There was a strong appetite for theater in London, Gamboa said. The population of London was then around 150,000 and the Globe Theatre, where Shakespeare’s plays were staged, had no trouble regularly attracting crowds of around 3,000 people to the performances, with their festive and even raucous atmosphere.
“This was what there was,” Gamboa said. “It was a big event.”
As educators, Gamboa and Satterfield appreciate how seeing and turning the pages of a book like the First Folio, or performing scenes from the plays, can excite students in a way that a text about Shakespeare might not.
“Handling such an object is a catalyst for a mental transformation that can occur. It helps place you, it helps your imagination carry you to a place,” Satterfield said.

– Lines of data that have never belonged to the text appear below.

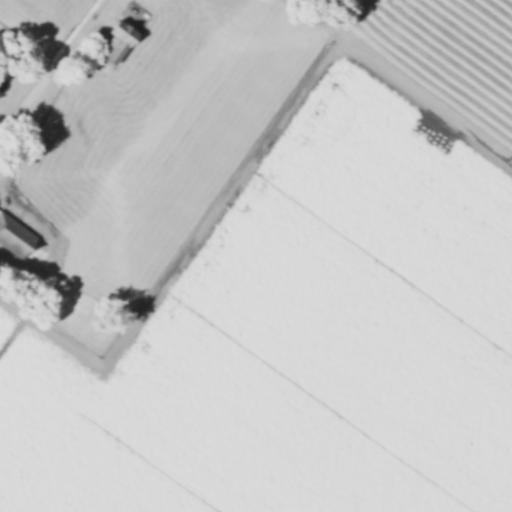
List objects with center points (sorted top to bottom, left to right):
building: (118, 43)
road: (52, 64)
building: (15, 235)
crop: (255, 255)
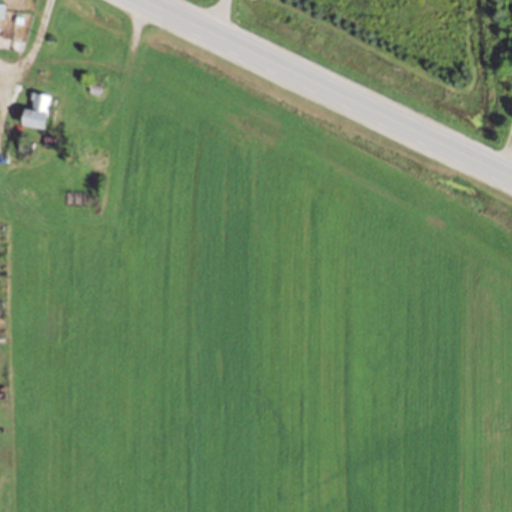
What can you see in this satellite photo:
building: (0, 9)
road: (328, 88)
building: (34, 110)
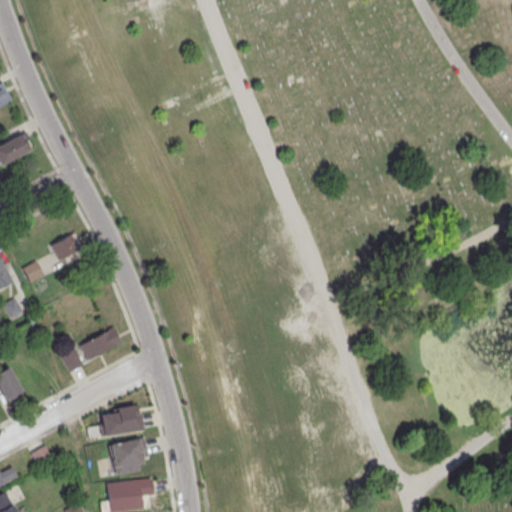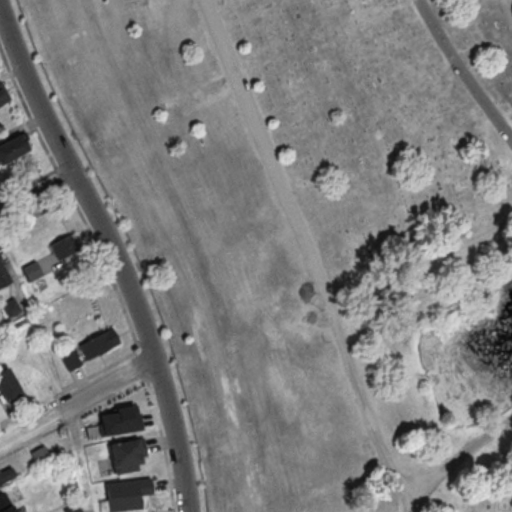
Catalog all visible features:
building: (2, 95)
building: (12, 148)
road: (37, 197)
park: (310, 233)
road: (491, 242)
building: (63, 247)
road: (113, 256)
road: (307, 257)
building: (31, 271)
building: (2, 276)
building: (98, 344)
building: (69, 360)
building: (8, 386)
road: (77, 400)
building: (118, 421)
building: (40, 456)
building: (126, 456)
building: (6, 475)
building: (126, 494)
building: (5, 503)
building: (73, 509)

“There are people who can memorize a speech from Macbeth and take it away forever,” Gamboa said.
Despite his status, Shakespeare is perhaps even underrated, Gamboa said. In some 20 years Shakespeare wrote and collaborated on around 40 plays, of which at least 20 are recognized as masterworks that cross all manner of boundaries. The plays are “very supple in being adapted to other cultures,” Gamboa said. Ben Jonson was a great playwright but when you read him, “you’re very much in a place and time.”
If another playwright had produced over a lifetime even a few of the plays that Shakespeare wrote in his most fertile two decades, that playwright would be world-famous, Gamboa said. But Shakespeare’s genius and prolific output is such that “we almost run out of bandwidth to keep appreciating his work,” Gamboa said.